Dia tidak menyentuhku sama sekali, selain hanya membekap mulutku. Kenapa? Aku tidak tahu.
“Brady berkeliaran di sekitar sini.” Dia memberitahu tanpa berbisik. Matanya seolah bicara. Aku yakin, dia menginginkanku. Namun menahan diri, entah dari apa.
Bekapannya di mulutku melonggar. Ditarik tangannya dariku, lalu berjalan lagi ke arah pintu. “Jangan pikirkan hal lain. Fokus pada pernikahanmu besok. Setelahnya, kau bebas.”
“Bebas? Maksudmu?” Jangan bilang bahwa sikap dan sifatku tidak mengalami kemajuan. Sekarang aku jauh lebih berani. Kucegah dia pergi dengan menahan lengannya.
Dia menatapku yang sudah terbalut kuat dengan handuk yang ujungnya terselip di lipatan dekat ketiak. Mata itu kemudian terpaku pada cengkeramanku di lengannya.
“Jelaskan. Aku cuma butuh itu saja sebelum kau pergi.”
Tatapan itu akhirnya hanya tertuju padaku. “Bebas dari keluarga Oxley.”
“Apa artinya itu, Rhys? Aku masih ingin paham lebih jauh lagi.” Karena sekadar lepas dari ayah dan ibu sudah kurasa sejak kemarin-kemarin.
“Ayah dan ibu tidak bisa ikut campur. Sebab sebelum hari ini, mereka berdua sempat menolak keinginan Brady menikahimu.”
“Aku tidak puas ....” Kami bertatapan, sangat intens sehingga bagiku atmosfernya menjadi berbeda hingga tidak kuasa kusambung ucapanku barusan.
“Kapan kau akan merasa puas, ZeeZee? Setelah bercinta denganku?”
Rasanya terbakar karena malu, begitu cepat merambat ke telinga dan wajahku. Berkacak sebelah pinggang, aku berbalik, buru-buru menjauhinya untuk memakai kaos.
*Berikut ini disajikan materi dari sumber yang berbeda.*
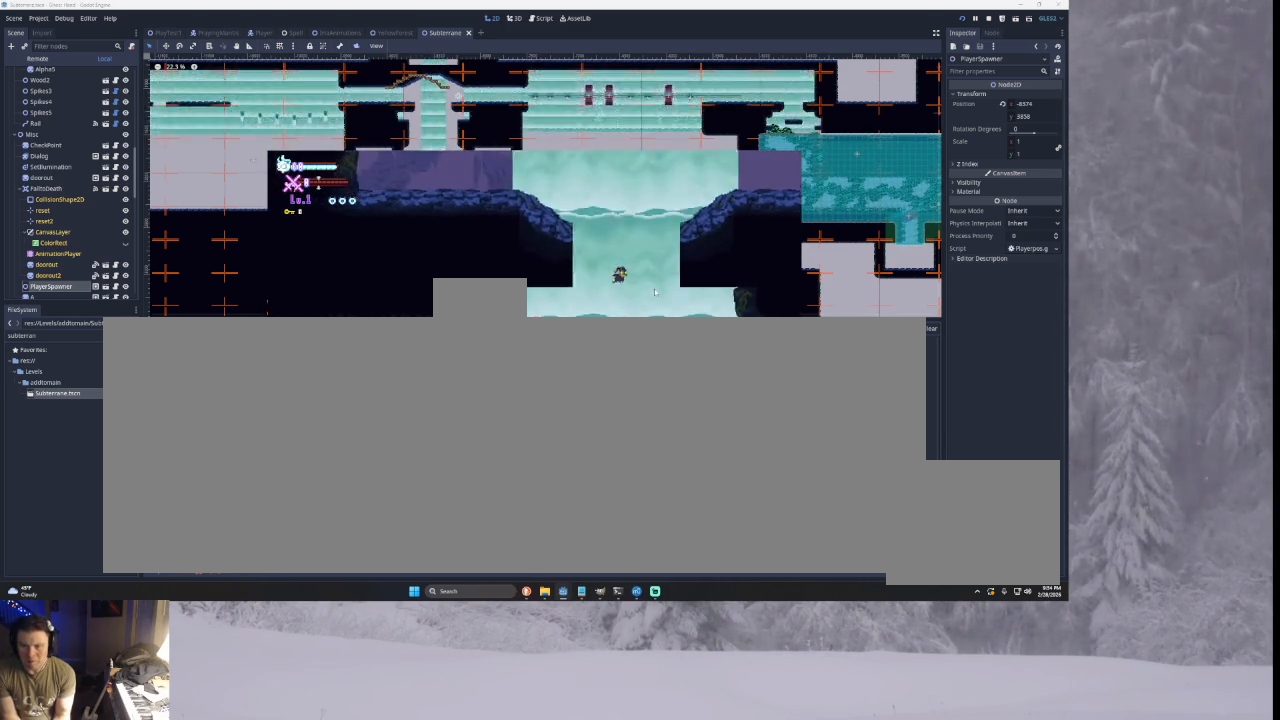
{"buttons": [], "left_stick": "right", "right_stick": "center", "events": [[67, "left_stick", "center"], [133, "left_stick", "right"], [300, "TRIANGLE", "down"], [433, "TRIANGLE", "up"]]}
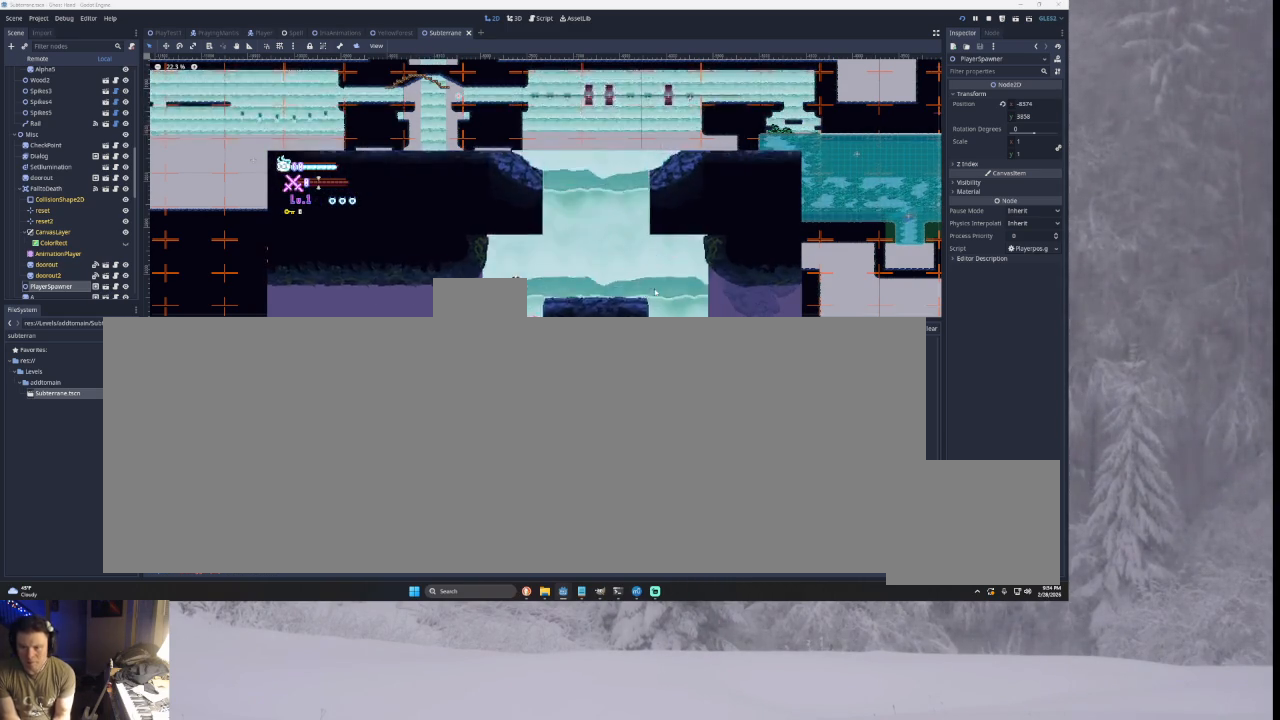
{"buttons": ["R2"], "left_stick": "right", "right_stick": "center", "events": [[100, "R2", "down"], [233, "R2", "up"], [467, "R2", "down"]]}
Sempat kudengar Rhys terkekeh pelan, sebelum akhirnya benar-benar pergi. Menutup pintu dan setengah berlari kuhampiri untuk kukunci agar kejadian serupa jangan sampai terulang lagi.
Gelisah tidak menentu, kudapati pesan singkat dari Yeva setelah sekian lama rasanya.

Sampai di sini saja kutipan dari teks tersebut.